Quand l’abîme te regarde, Éric Emeraux

Quand l’abîme te regarde

Éric Emeraux

Éditions Récamier

Quand l’abîme te regarde, tourne-toi vers la lumière.


Paris, août 2021. Le colonel Michel Rinocci, dit Rhino, est le chef de l’Office central de lutte contre les crimes contre l’humanité et les crimes de haine (OCLCH). Une mystérieuse affaire de braquage le remet sur la piste de Vuk, son pire ennemi, présumé mort.


Ce criminel de guerre est le responsable de terribles exactions dont Rhino a été le témoin impuissant en 1994, pendant la guerre en Bosnie-Herzégovine, alors qu’il était en mission de renseignement au sein des commandos montagne.

La traque reprend pour le colonel. Mais certains fantômes du passé ressurgissent et bouleversent son fragile équilibre familial. De chasseur, il devient traqué.


Finalement, l’abîme n’avait jamais cessé de le regarder.

A Paris, en août 2021, un cambriolage se termine par des échanges de coups de feu avec les forces de l’ordre. L’un des malfaiteurs est blessé et laissé sur place par ses complices. Lorsque le capitaine Gilles Bonnier entre dans sa chambre d’hôpital, il est frappé par deux détails : l’homme a une oreille coupée et porte, sur l’avant-bras, un tatouage représentant « un aigle à deux têtes regardant dans deux directions opposées » (p. 42). Il prend des photos et les envoie au colonel Michel Rinocci, connu sous le surnom de Rhino. Il sait que son collègue sera intéressé. Effectivement, le chef de l’Office central de lutte contre les crimes contre l’humanité et les crimes de haine (OCLCH), connaît bien le suspect : Miroslav Marjanović est recherché pour crimes contre l’humanité. Avec des mots sibyllins, celui-ci ironise sur la mort supposée de Vuk (son chef), le pire ennemi de Rhino.

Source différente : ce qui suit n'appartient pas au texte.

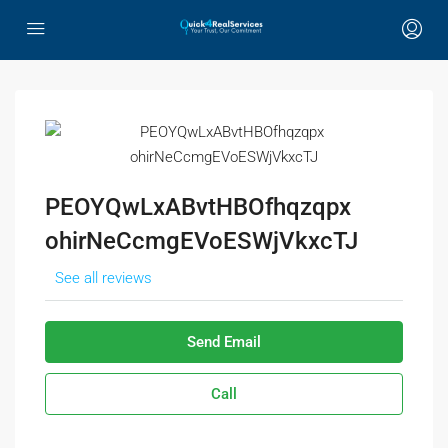
PEOYQwLxABvtHBOfhqzqpx
ohirNeCcmgEVoESWjVkxcTJ
See all reviews
Send Email
Call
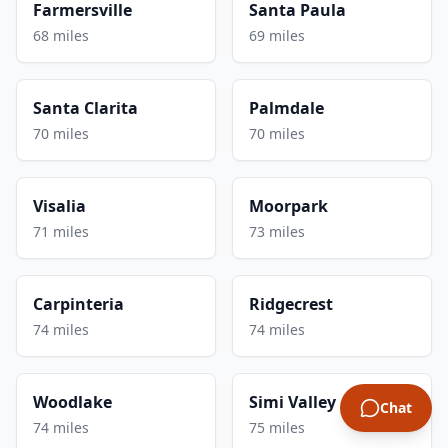
Farmersville
Santa Paula
68 miles
69 miles
Santa Clarita
Palmdale
70 miles
70 miles
Visalia
Moorpark
71 miles
73 miles
Carpinteria
Ridgecrest
74 miles
74 miles
Woodlake
Simi Valley
Chat
74 miles
75 miles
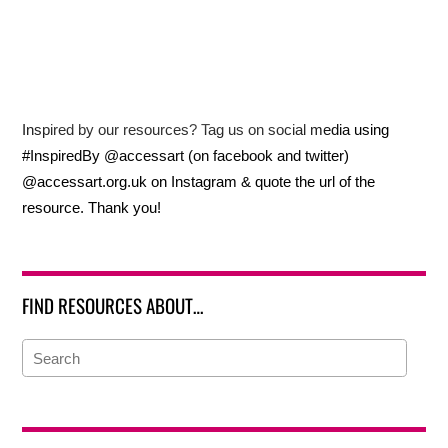
Inspired by our resources? Tag us on social media using
#InspiredBy @accessart (on facebook and twitter)
@accessart.org.uk on Instagram & quote the url of the
resource. Thank you!
FIND RESOURCES ABOUT…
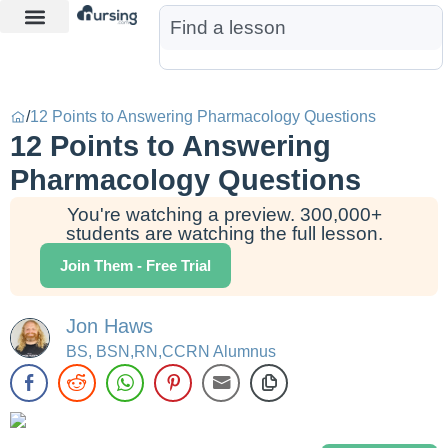
Learn More
Nurse Jon AI
Start Free Trial
/
12 Points to Answering Pharmacology Questions
12 Points to Answering
Pharmacology Questions
You're watching a preview. 300,000+
students are watching the full lesson.
Join Them - Free Trial
Jon Haws
BS, BSN,RN,CCRN Alumnus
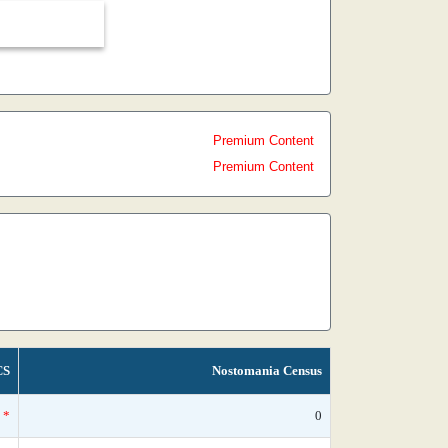
Premium Content
Premium Content
CS
Nostomania Census
*
0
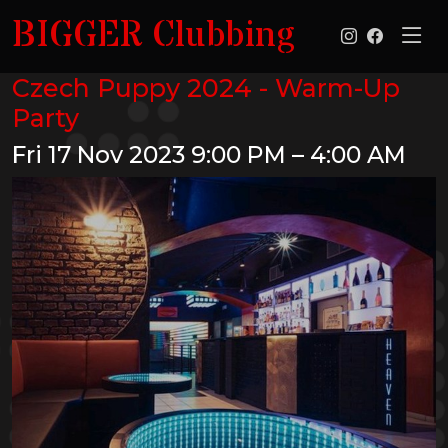
BIGGER Clubbing
Czech Puppy 2024 - Warm-Up
Party
Fri 17 Nov 2023
9:00 PM – 4:00 AM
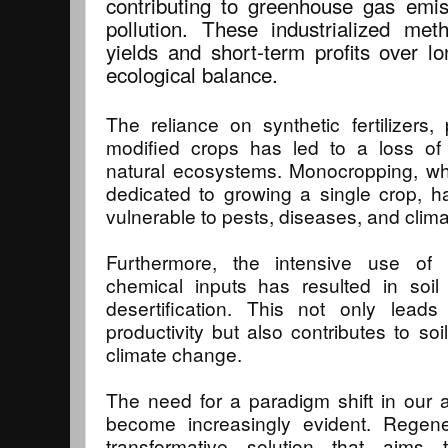
contributing to greenhouse gas emi
pollution. These industrialized meth
yields and short-term profits over lo
ecological balance.
The reliance on synthetic fertilizers, 
modified crops has led to a loss of 
natural ecosystems. Monocropping, wh
dedicated to growing a single crop, 
vulnerable to pests, diseases, and clim
Furthermore, the intensive use of m
chemical inputs has resulted in soil
desertification. This not only leads
productivity but also contributes to so
climate change.
The need for a paradigm shift in our 
become increasingly evident. Regener
transformative solution that aims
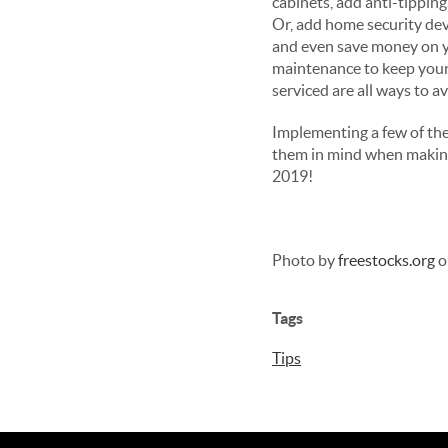
cabinets, add anti-tipping
Or, add home security dev
and even save money on yo
maintenance to keep your
serviced are all ways to 
Implementing a few of thes
them in mind when making 
2019!
Photo by
freestocks.org
o
Tags
Tips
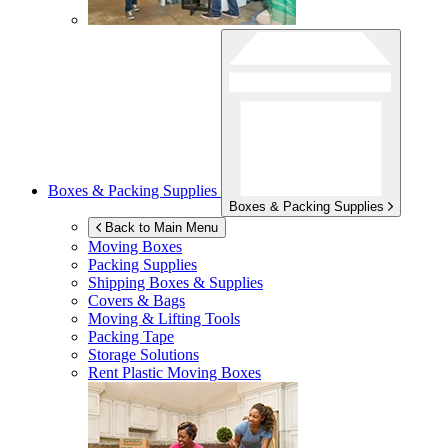
Boxes & Packing Supplies
Boxes & Packing Supplies
Back to Main Menu
Moving Boxes
Packing Supplies
Shipping Boxes & Supplies
Covers & Bags
Moving & Lifting Tools
Packing Tape
Storage Solutions
Rent Plastic Moving Boxes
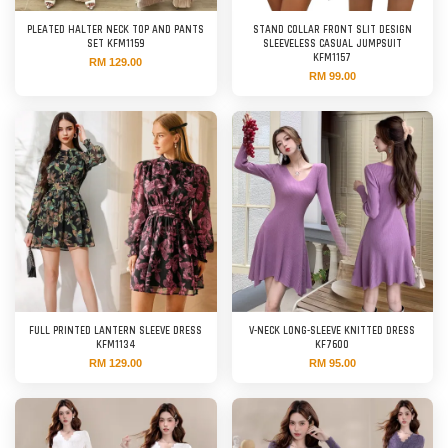
PLEATED HALTER NECK TOP AND PANTS
STAND COLLAR FRONT SLIT DESIGN
SET KFM1159
SLEEVELESS CASUAL JUMPSUIT
KFM1157
RM 129.00
RM 99.00
FULL PRINTED LANTERN SLEEVE DRESS
V-NECK LONG-SLEEVE KNITTED DRESS
KFM1134
KF7600
RM 129.00
RM 95.00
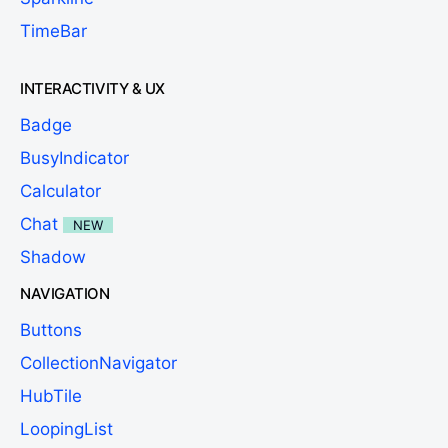
TimeBar
INTERACTIVITY & UX
Badge
BusyIndicator
Calculator
Chat
NEW
Shadow
NAVIGATION
Buttons
CollectionNavigator
HubTile
LoopingList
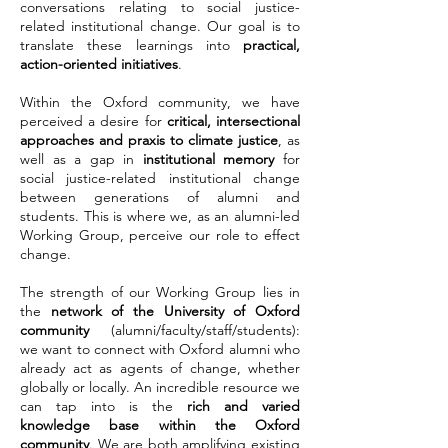
conversations relating to social justice-
related institutional change. Our goal is to
translate these learnings into
practical,
action-oriented initiatives
.
Within the Oxford community, we have
perceived a desire for
critical, intersectional
approaches and praxis to climate justice
, as
well as a gap in
institutional memory
for
social justice-related institutional change
between generations of alumni and
students. This is where we, as an alumni-led
Working Group, perceive our role to effect
change.
The strength of our Working Group lies in
the
network of the University of Oxford
community
(alumni/faculty/staff/students):
we want to connect with Oxford alumni who
already act as agents of change, whether
globally or locally. An incredible resource we
can tap into is the
rich and varied
knowledge base within the Oxford
community
. We are both amplifying existing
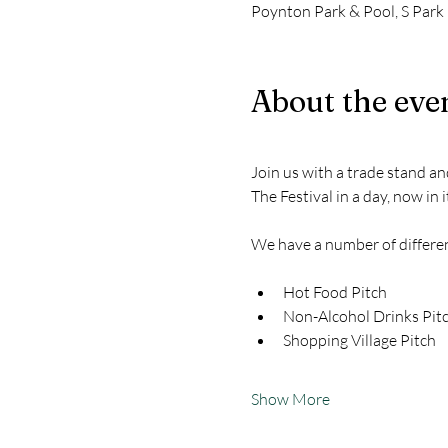
Poynton Park & Pool, S Park
About the eve
Join us with a trade stand a
The Festival in a day, now in 
We have a number of different
Hot Food Pitch
Non-Alcohol Drinks Pit
Shopping Village Pitch
Show More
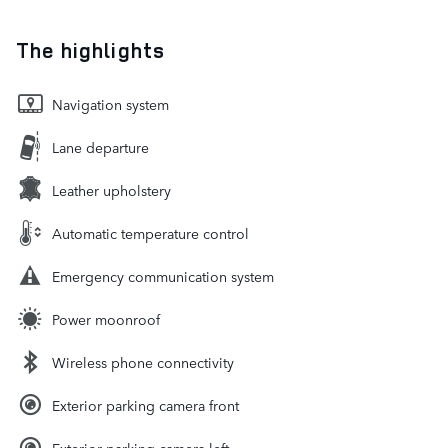
The highlights
Navigation system
Lane departure
Leather upholstery
Automatic temperature control
Emergency communication system
Power moonroof
Wireless phone connectivity
Exterior parking camera front
Exterior parking camera left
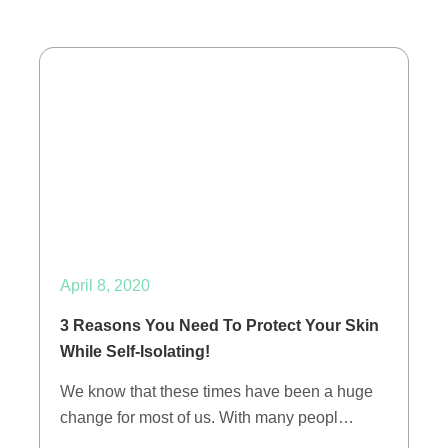
April 8, 2020
3 Reasons You Need To Protect Your Skin
While Self-Isolating!
We know that these times have been a huge
change for most of us. With many peopl…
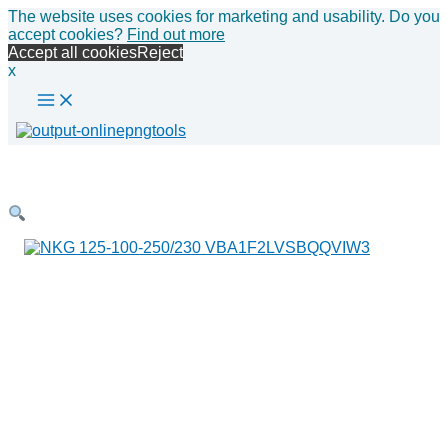
Main
Skip
The website uses cookies for marketing and usability. Do you
Menu
to
accept cookies?
Find out more
content
Accept all cookies
Reject
x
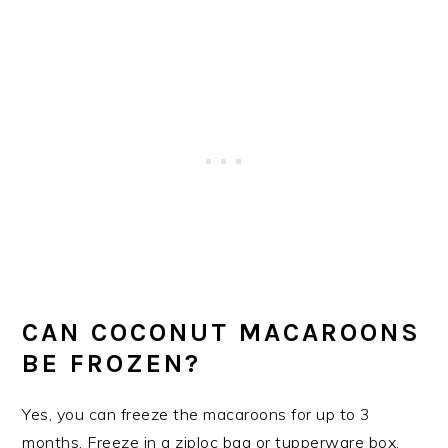
CAN COCONUT MACAROONS
BE FROZEN?
Yes, you can freeze the macaroons for up to 3
months. Freeze in a ziploc bag or tupperware box.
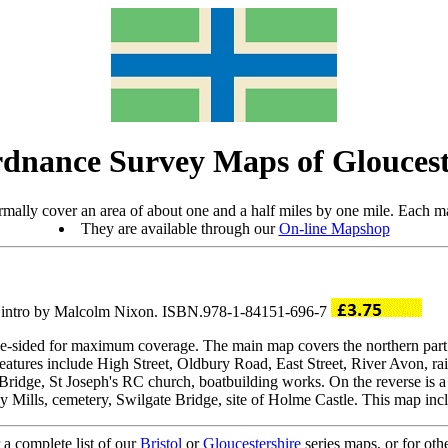
dnance Survey Maps of Gloucest
mally cover an area of about one and a half miles by one mile. Each ma
They are available through our
On-line Mapshop
; intro by Malcolm Nixon. ISBN.978-1-84151-696-7
ble-sided for maximum coverage. The main map covers the northern part
eatures include High Street, Oldbury Road, East Street, River Avon, 
 Bridge, St Joseph's RC church, boatbuilding works. On the reverse is a
ills, cemetery, Swilgate Bridge, site of Holme Castle. This map inclu
 a complete list of our
Bristol
or
Gloucestershire
series maps, or for oth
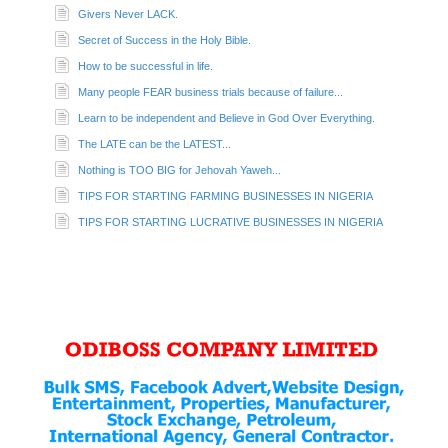
Givers Never LACK.
Secret of Success in the Holy Bible.
How to be successful in life.
Many people FEAR business trials because of failure...
Learn to be independent and Believe in God Over Everything.
The LATE can be the LATEST...
Nothing is TOO BIG for Jehovah Yaweh...
TIPS FOR STARTING FARMING BUSINESSES IN NIGERIA
TIPS FOR STARTING LUCRATIVE BUSINESSES IN NIGERIA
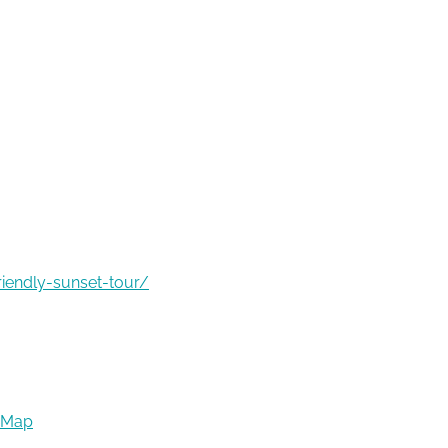
riendly-sunset-tour/
 Map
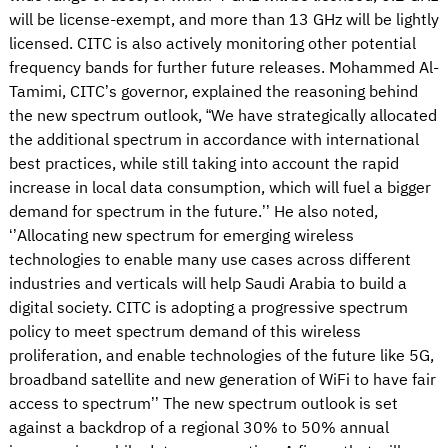
will be license-exempt, and more than 13 GHz will be lightly
licensed. CITC is also actively monitoring other potential
frequency bands for further future releases. Mohammed Al-
Tamimi, CITC’s governor, explained the reasoning behind
the new spectrum outlook, “We have strategically allocated
the additional spectrum in accordance with international
best practices, while still taking into account the rapid
increase in local data consumption, which will fuel a bigger
demand for spectrum in the future.’’ He also noted,
‘’Allocating new spectrum for emerging wireless
technologies to enable many use cases across different
industries and verticals will help Saudi Arabia to build a
digital society. CITC is adopting a progressive spectrum
policy to meet spectrum demand of this wireless
proliferation, and enable technologies of the future like 5G,
broadband satellite and new generation of WiFi to have fair
access to spectrum’’ The new spectrum outlook is set
against a backdrop of a regional 30% to 50% annual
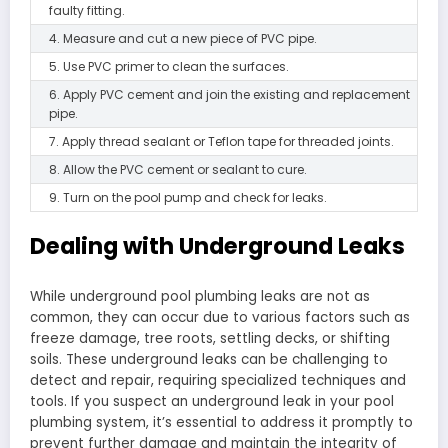
faulty fitting.
4. Measure and cut a new piece of PVC pipe.
5. Use PVC primer to clean the surfaces.
6. Apply PVC cement and join the existing and replacement
pipe.
7. Apply thread sealant or Teflon tape for threaded joints.
8. Allow the PVC cement or sealant to cure.
9. Turn on the pool pump and check for leaks.
Dealing with Underground Leaks
While underground pool plumbing leaks are not as
common, they can occur due to various factors such as
freeze damage, tree roots, settling decks, or shifting
soils. These underground leaks can be challenging to
detect and repair, requiring specialized techniques and
tools. If you suspect an underground leak in your pool
plumbing system, it’s essential to address it promptly to
prevent further damage and maintain the integrity of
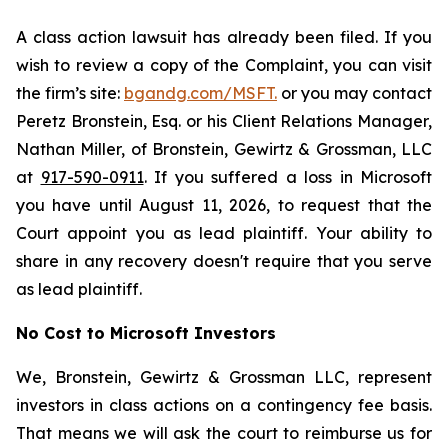
A class action lawsuit has already been filed. If you
wish to review a copy of the Complaint, you can visit
the firm’s site:
bgandg.com/MSFT.
or you may contact
Peretz Bronstein, Esq. or his Client Relations Manager,
Nathan Miller, of Bronstein, Gewirtz & Grossman, LLC
at
917-590-0911
. If you suffered a loss in Microsoft
you have until August 11, 2026, to request that the
Court appoint you as lead plaintiff. Your ability to
share in any recovery doesn't require that you serve
as lead plaintiff.
No Cost to Microsoft Investors
We, Bronstein, Gewirtz & Grossman LLC, represent
investors in class actions on a contingency fee basis.
That means we will ask the court to reimburse us for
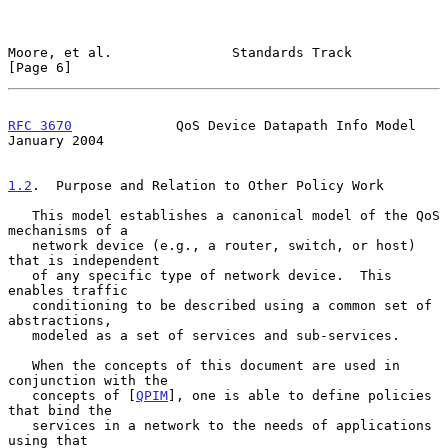
Moore, et al.               Standards Track                     
[Page 6]
RFC 3670
             QoS Device Datapath Info Model         
January 2004
1.2
.  Purpose and Relation to Other Policy Work
   This model establishes a canonical model of the QoS 
mechanisms of a

   network device (e.g., a router, switch, or host) 
that is independent

   of any specific type of network device.  This 
enables traffic

   conditioning to be described using a common set of 
abstractions,

   modeled as a set of services and sub-services.

   When the concepts of this document are used in 
conjunction with the

   concepts of [
QPIM
], one is able to define policies 
that bind the

   services in a network to the needs of applications 
using that
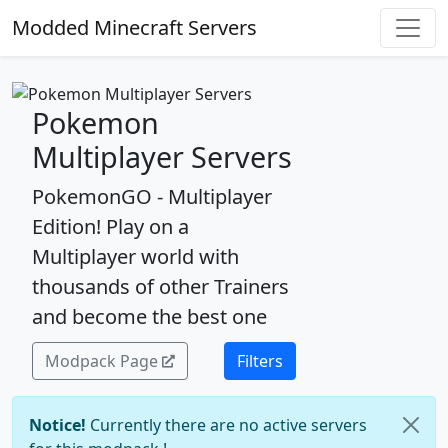
Modded Minecraft Servers
Pokemon
Multiplayer Servers
PokemonGO - Multiplayer
Edition! Play on a
Multiplayer world with
thousands of other Trainers
and become the best one
Modpack Page
Filters
Notice!
Currently there are no active servers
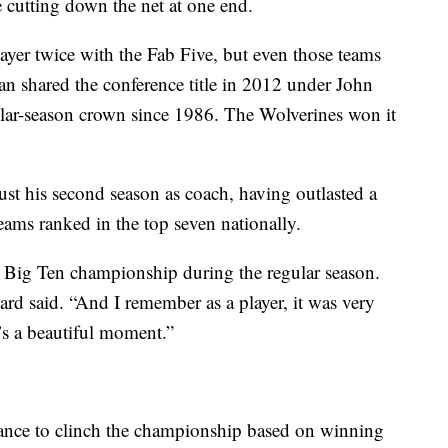
e cutting down the net at one end.
ayer twice with the Fab Five, but even those teams
 shared the conference title in 2012 under John
gular-season crown since 1986. The Wolverines won it
t his second season as coach, having outlasted a
teams ranked in the top seven nationally.
 Big Ten championship during the regular season.
ward said. “And I remember as a player, it was very
it’s a beautiful moment.”
ance to clinch the championship based on winning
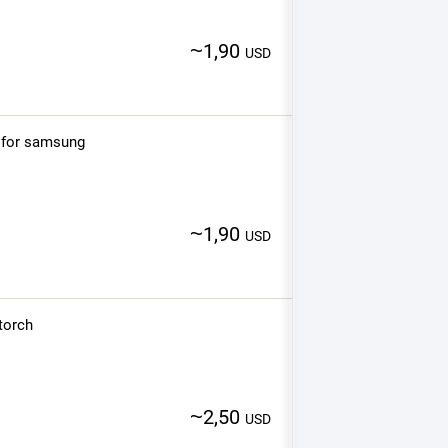
~
1,90
USD
 for samsung
~
1,90
USD
 torch
~
2,50
USD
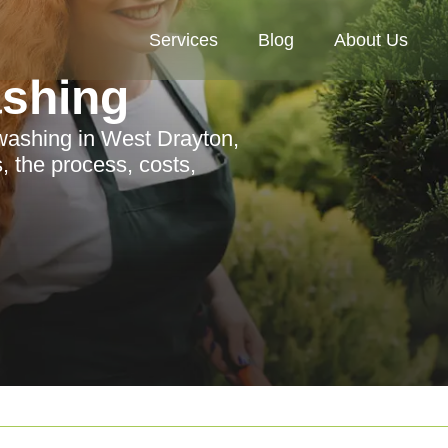
Services
Blog
About Us
ashing
washing in West Drayton,
, the process, costs,
.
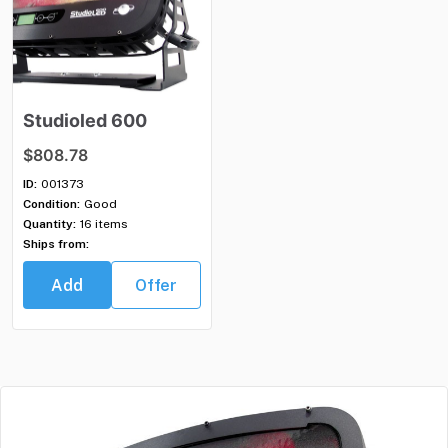
Studioled
600
$808.78
ID:
001373
Condition:
Good
Quantity:
16 items
Ships from:
Add
Offer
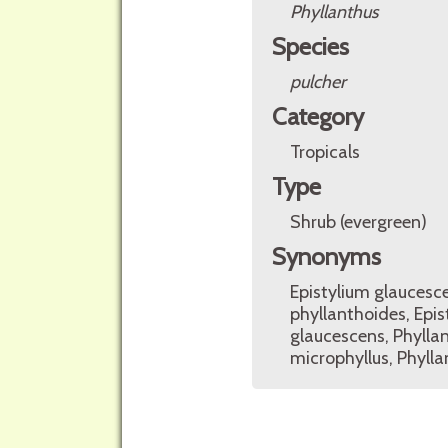
Phyllanthus
Species
pulcher
Category
Tropicals
Type
Shrub (evergreen)
Synonyms
Epistylium glaucesce
phyllanthoides, Epis
glaucescens, Phyllant
microphyllus, Phylla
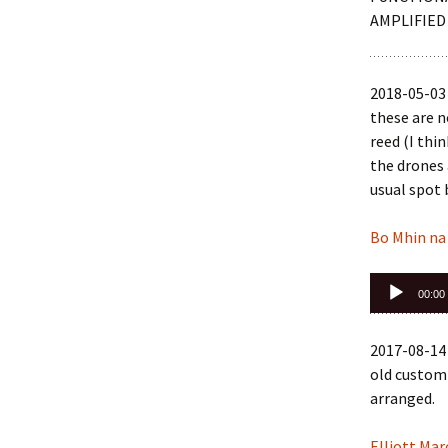
AMPLIFIED
2018-05-03 
these are 
reed (I thi
the drones 
usual spot
Bo Mhin na
Audio
00:00
Player
2017-08-14 
old custom 
arranged.
Elliott Mar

En 1994, Michel était en Bosnie-Herzégovine. Il a effectué plusieurs missions de repérage et de renseignement et a assisté, impuissant, à des exactions, des scènes de torture, des viols, des assassinats. Il était, parfois, très près des tortionnaires et des victimes, malheureusement, il ne pouvait pas agir. Une part essentielle de lui-même est morte à cette époque. Depuis, il consacre sa vie à la traque des criminels de guerre, au détriment de sa vie personnelle. Aussi, lorsque son fils lui annonce qu’il se rend à Sarajevo, pour un festival professionnel, il aimerait l’empêcher de partir. Il pressent le danger. Surtout depuis que le décès de Vuk est remis en cause.

L’intrigue alterne entre 2021 et les années 1990. Le présent découle du passé. Certains passages sont violents : Éric Emeraux indique que la plupart des faits décrits en Bosnie-Herzégovine sont réels. Plus jeune, j’avais des amis militaires et je comprends leur silence sur cette guerre et les traumatismes qu’ils évoquaient à demi-mot. Ce livre est très documenté et il m’a fortement remuée et bouleversée.

Un autre pan de l’histoire m’a ébranlée : il s’agit des manœuvres et manipulations géopolitiques glaçantes et édifiantes. Au milieu de ce bourbier, Rhino a tenté de conserver son humanité, mais ses fondations se sont effondrées. Il a protégé son secret, mais sa quête de justice ne l’a jamais quitté, ainsi que le prouve sa carrière, qui comporte énormément de similitudes avec celle de l’auteur. Cela renforce la véracité et la puissance du récit. Hélas, les résurgences de cette époque abominable menacent sa sécurité et celle de son fils. Celui-ci, maintenu toute sa vie dans l’ignorance, ne peut anticiper les risques de ses décisions. La traque est enclenchée et le moment de vérité n’a jamais été aussi proche.

Quand l’abîme te regarde est d’une grande richesse historique, parfois complexe, en raison des ramifications politiques et militaires. Il se conclut en 2022, au moment de l’invasion de l’Ukraine, par Vladimir Poutine et la résonance du passé avec l’actualité internationale est sidérante et effrayante. J’ai été bluffée par ce roman édifiant et puissant.

Je remercie sincèrement Maxime des Éditions Récamier pour sa confiance.